------ Dataset records ------

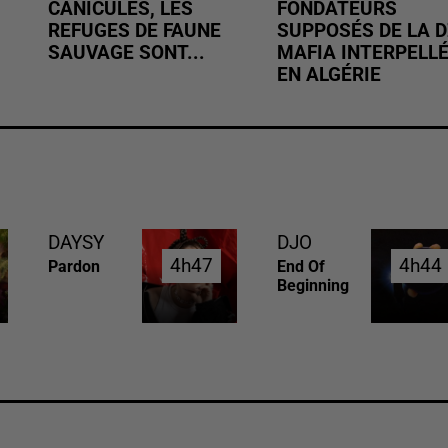
CANICULES, LES
FONDATEURS
REFUGES DE FAUNE
SUPPOSÉS DE LA D
SAUVAGE SONT...
MAFIA INTERPELL
EN ALGÉRIE
DAYSY
DJO
4h47
4h47
4h44
4h44
Pardon
End Of
Beginning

------

Job item ▸ Return every line of text in the listing above, unchanged and in the same order, leaving out the pictures.

Output below ▸
CANICULES, LES
FONDATEURS
REFUGES DE FAUNE
SUPPOSÉS DE LA D
SAUVAGE SONT...
MAFIA INTERPELL
EN ALGÉRIE
DAYSY
DJO
4h47
4h47
4h44
4h44
Pardon
End Of
Beginning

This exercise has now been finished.